Did you know?
- Over 85% of Canadian organizations surveyed for CyberEdge's latest Cyberthreat Defense Report were victim to at least one cyberattack in 2021.
- The average cost of a data breach for Canadian organizations in one year was $7 million, according to IBM's 2022 Cost of a Data Breach Report.
Although it appears that more Canadian businesses* have introduced cybersecurity training among employees following a spike in cyberattacks over the pandemic, it is still extremely important that business leaders are prepared to respond promptly and effectively in the event of a breach.
The steps that must be taken during and after a cyberattack are vastly different from other types of corporate crises.
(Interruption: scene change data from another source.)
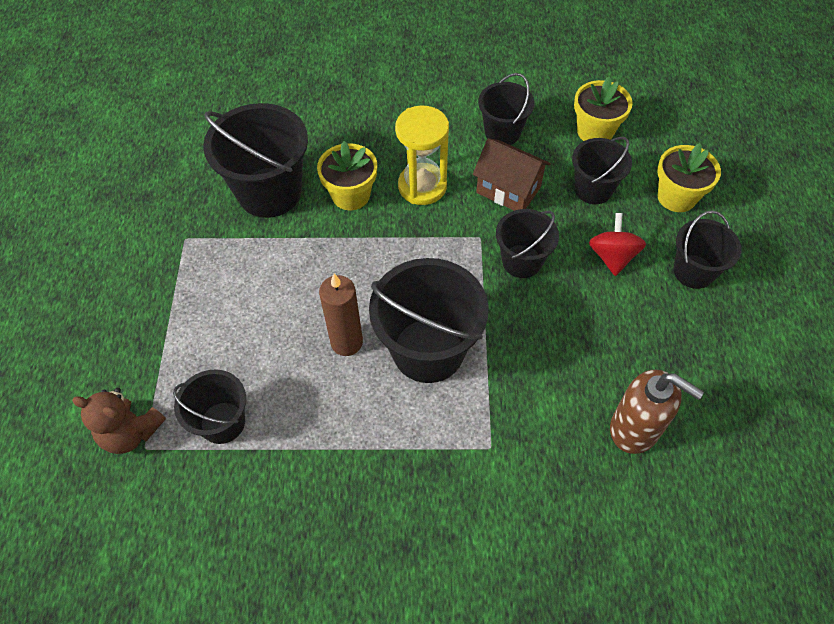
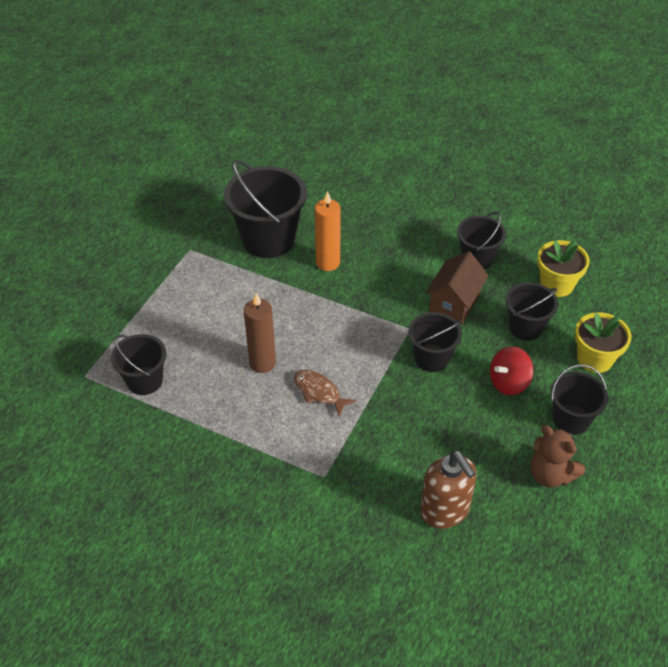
camera: 25 degrees right, 10 degrees down
brown teddy bear [72,388,166,454] -> brown teddy bear moved to [530,425,585,488]
yellow flower pot [317,141,377,210] -> orange candle [315,191,341,271]
black bucket [369,258,488,383] -> brown fish [294,370,356,416]
yellow hourglass [395,106,449,205] -> none
brown house [473,138,551,211] -> brown house turned 60 degrees clockwise [426,251,489,324]
red spinning top [589,213,646,276] -> red spinning top turned 150 degrees counterclockwise [490,346,533,395]

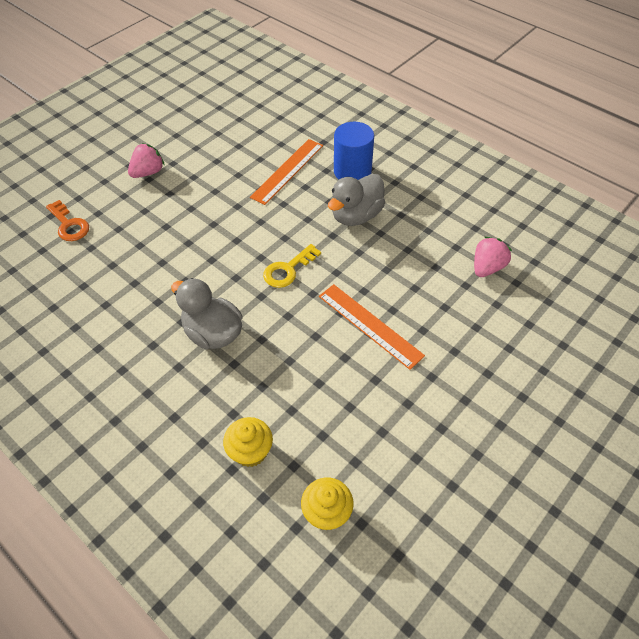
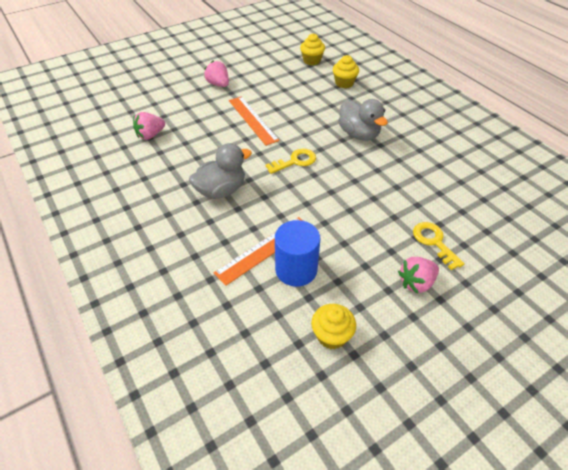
camera: 165 degrees left, 5 degrees down
orange key [46,200,89,241] -> none
blue cylinder [334,122,374,180] -> blue cylinder moved to [275,220,321,287]
none -> pink strawberry [204,60,229,87]
none -> yellow cupcake [311,304,356,349]
none -> yellow key [413,222,465,270]

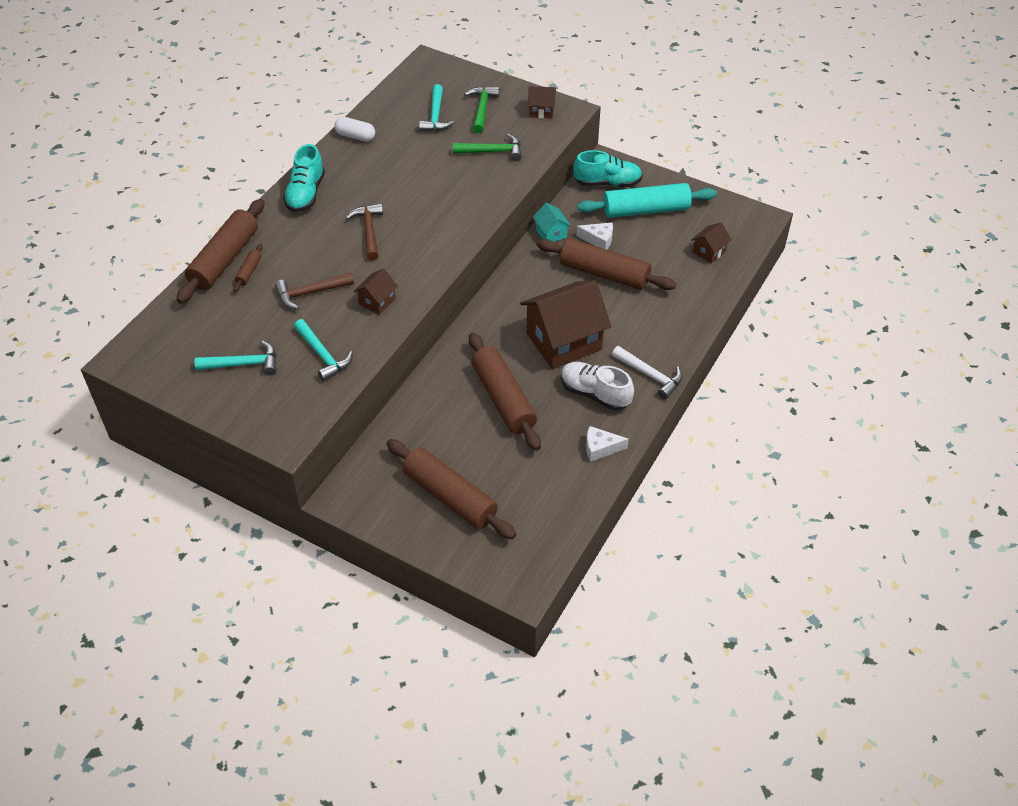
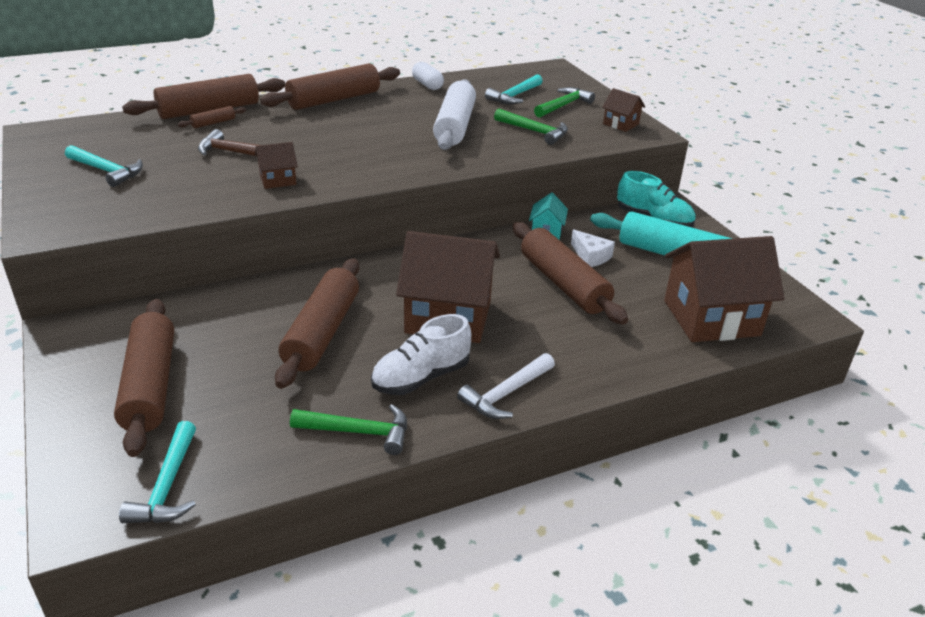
camera: 35 degrees right, 15 degrees down
turquoise shoe [283,144,325,212] -> brown rolling pin [260,63,400,110]
turquoise hammer [294,319,353,381] -> turquoise hammer moved to [119,421,196,523]
brown hammer [346,203,383,261] -> none
white shoe [561,362,634,411] -> white shoe turned 105 degrees counterclockwise [371,314,471,395]
white cheese [586,426,629,462] -> green hammer [290,404,407,455]
white hammer [612,346,683,399] -> white hammer turned 60 degrees clockwise [457,353,555,419]
brown house [691,223,732,264] -> brown house [664,236,785,342], size x2.19
none -> white rolling pin [433,79,476,150]

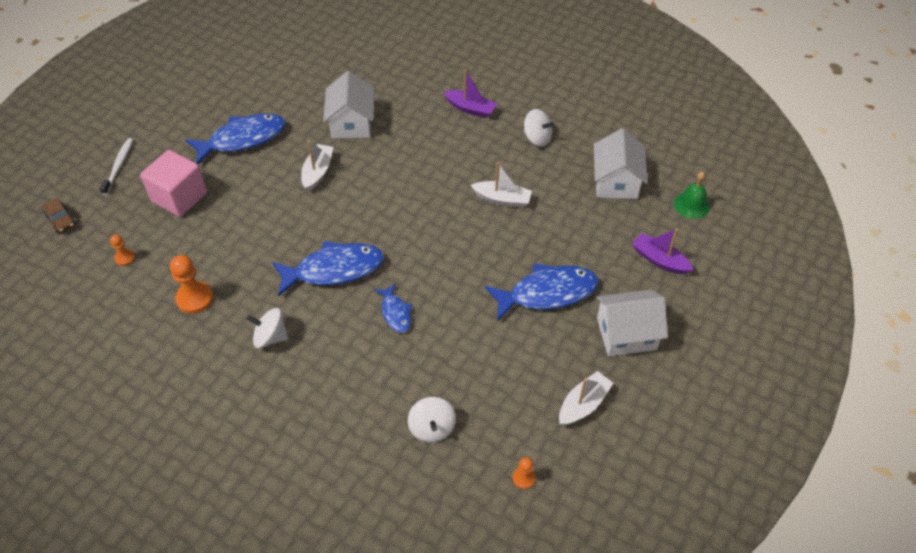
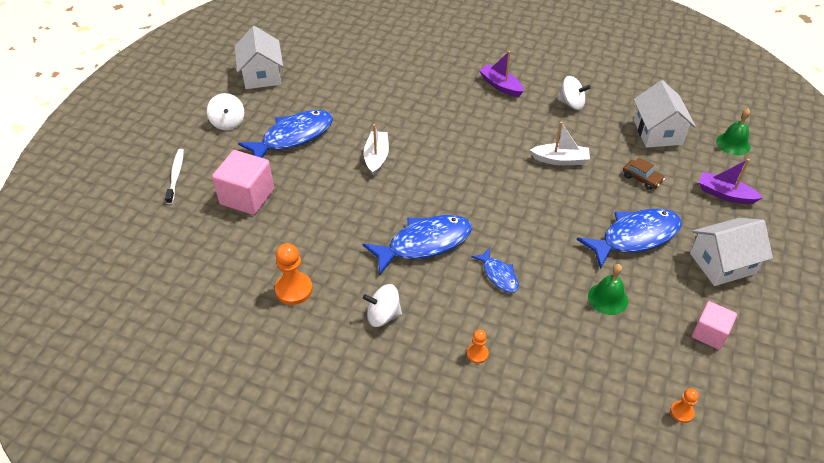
camera: 10 degrees left, 5 degrees down
brown car [43,198,77,233] -> brown car moved to [623,157,665,190]
orange pawn [110,235,135,266] -> orange pawn moved to [467,330,489,364]
white house [323,71,374,138] -> white house moved to [234,26,283,89]
white spinning top [408,397,456,442] -> white spinning top moved to [207,93,244,130]
purple boat [443,70,497,118] -> purple boat turned 150 degrees counterclockwise [479,51,524,97]
white boat [559,371,613,426] -> pink cube [692,301,737,350]
none -> green bell [588,264,628,315]

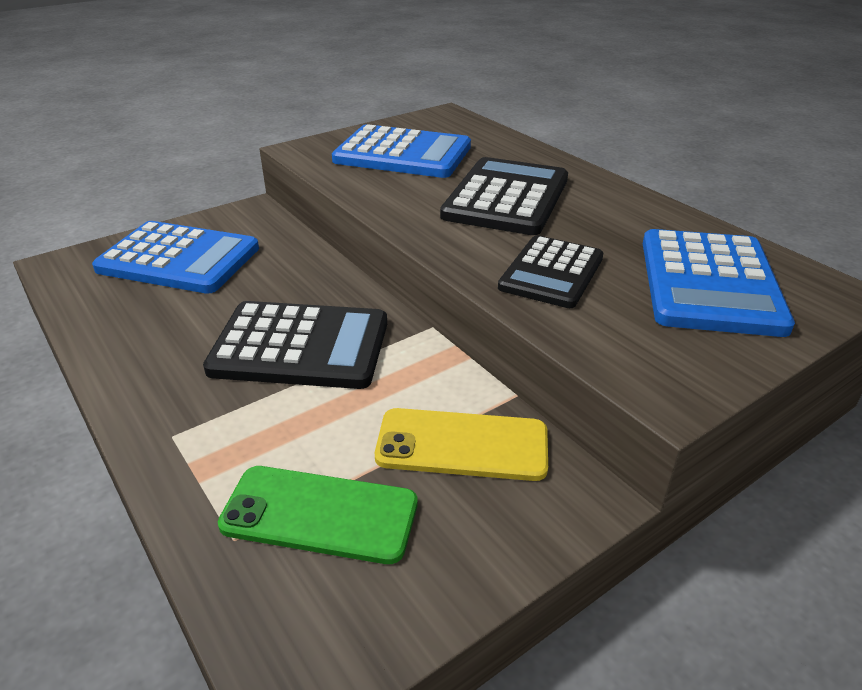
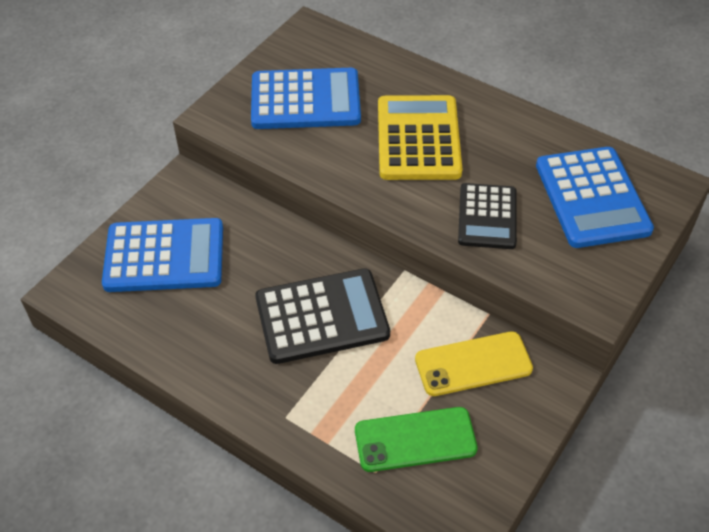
camera: 20 degrees left, 15 degrees up
black calculator [440,157,568,235] -> yellow calculator [378,95,462,180]

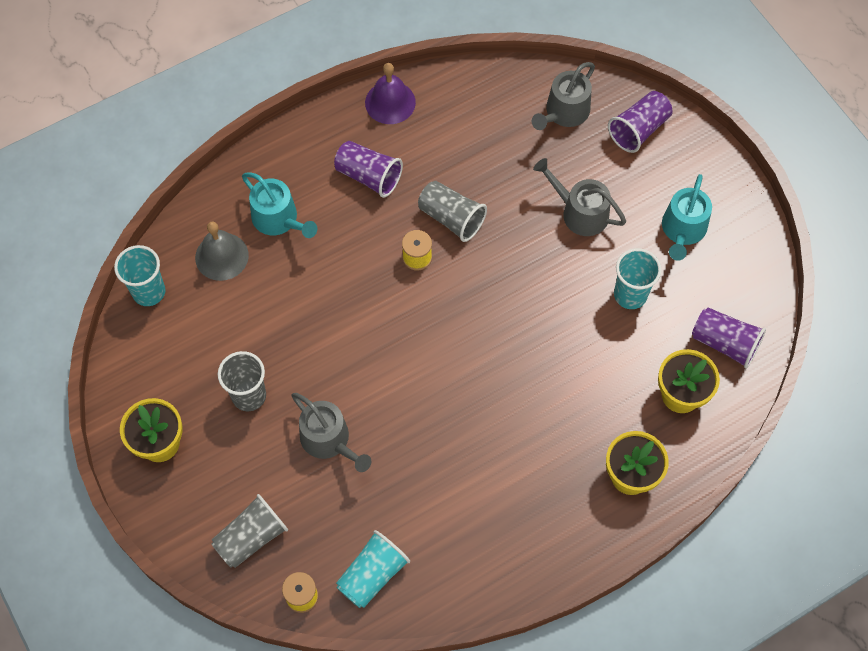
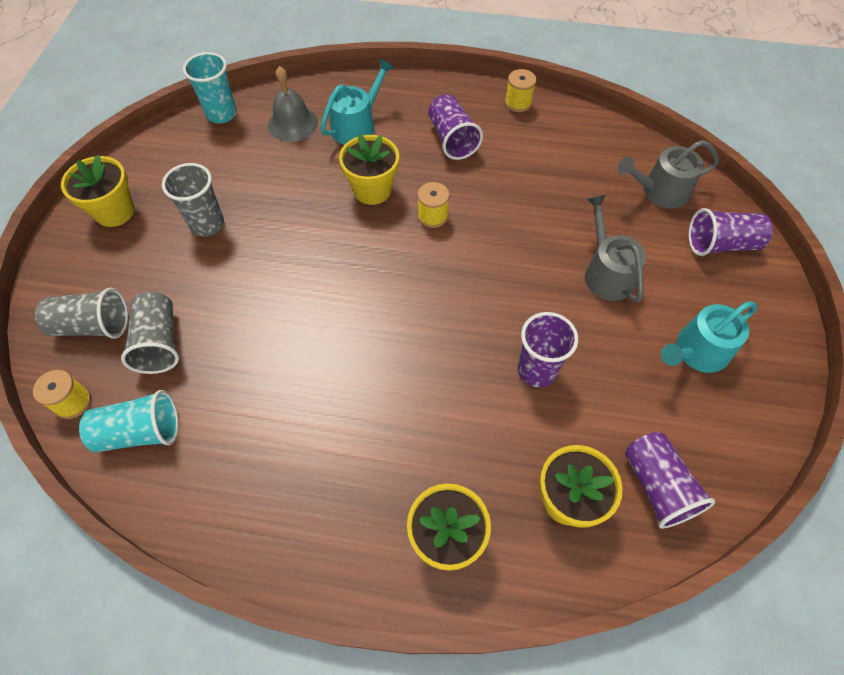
camera: 40 degrees right, 5 degrees down
turquoise watering can [242,172,317,238] -> turquoise watering can turned 135 degrees counterclockwise [320,59,394,145]
grey watering can [291,393,372,472] -> none
purple bell [365,63,416,124] -> yellow spool [505,69,536,112]
grey cup [418,181,487,242] -> grey cup moved to [121,292,179,374]
turquoise cup [614,248,661,309] -> none
none -> yellow flower pot [339,134,399,205]
none -> purple cup [518,312,578,387]

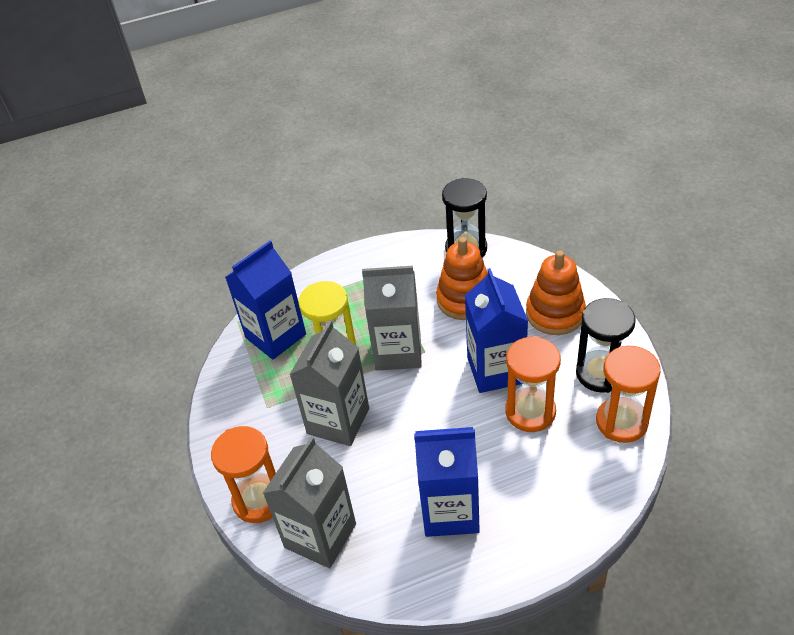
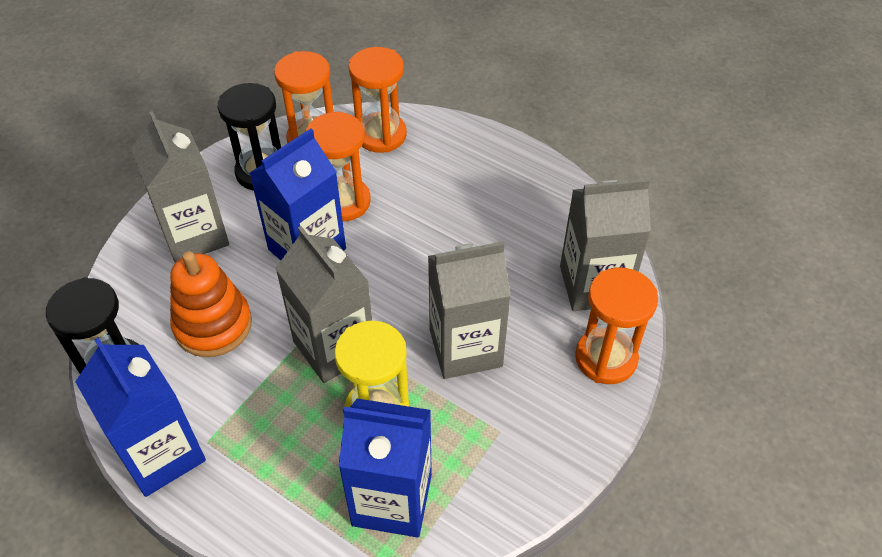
camera: 130 degrees left, 5 degrees up
blue carton [414,427,480,537] -> blue carton moved to [75,337,206,497]
orange stacking toy [526,250,586,335] -> grey carton [131,111,229,263]
none -> orange hourglass [348,47,407,153]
All businesses should be ready with a thorough plan that can be immediately mobilized for communicating with employees, customers, external partners and the public.
“If not before, owners of businesses across Canada are now left with the unavoidable reality that it’s not if, but when their company will face a cyberattack,” says BOXX Insurance, a cyber insurance provider based in Toronto.
Here are five tips from BOXX Insurance for business leaders to effectively manage communications in the midst of a cyber incident:
1 - Name a senior executive to your cyber incident response team.
The responsibility cannot be left solely to the IT team. Not only will a senior executive help build bridge the gaps between the IT team, legal department and any external partners, their presence enables swift decision-making as the breach unfolds.
2 - Never engage with cyber criminals alone.
All communications with cyber criminals must be heavily screened by experts in the field. This is particularly important in the event of a ransomware attack, wherein a ransom is being demanded in exchange for regaining access to stolen data or to keep stolen data from being published. A poor response by executives in these situations can exacerbate both the financial and reputational harm done to the business.
3 - Stay on top of applicable compliance and reporting requirements.
Regardless of the size of your business, what industry you are in and whether you are publicly traded or privately held, you could be subject to data protection regulations and reporting requirements that vary globally.
4 - Prioritize accuracy over speed.
While a delayed response could have a severe impact on a company’s reputation, acting with and releasing inaccurate or incomplete information can cause even more damage. Being prepared with a breach response plan (along with support from legal, compliance, operations and IT security experts) is more important to your odds of recovery than just speed alone.
5 - Establish a contingency communications system
A data breach could leave your organization without access to company email. If this is your primary channel of communication, it is crucial in the aftermath of a cyberattack that you have an alternative method for quickly and easily communicating with your response team members and disseminating information to employees, customers, external partners and the public.
* According to the 2021 CIRA Cybersecurity Survey, over 60% of organizations report creating training material to promote cybersecurity awareness among staff (up from 54% in the previous year).